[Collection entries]
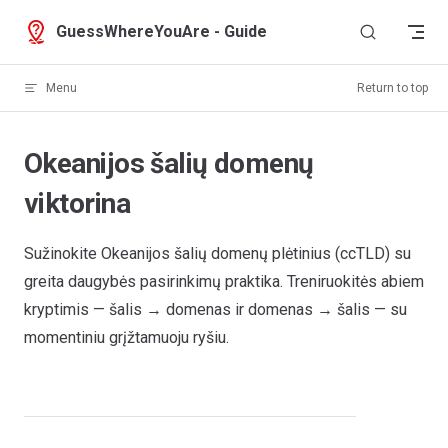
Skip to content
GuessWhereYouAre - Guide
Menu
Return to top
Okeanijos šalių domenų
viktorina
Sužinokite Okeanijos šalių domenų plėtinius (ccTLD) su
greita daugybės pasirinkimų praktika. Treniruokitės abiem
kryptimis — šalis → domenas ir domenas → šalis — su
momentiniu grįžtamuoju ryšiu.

■ Exercise prompt ■
A single figure is required: how many lines above contain the word "šalių".

■ Worked solution ■
2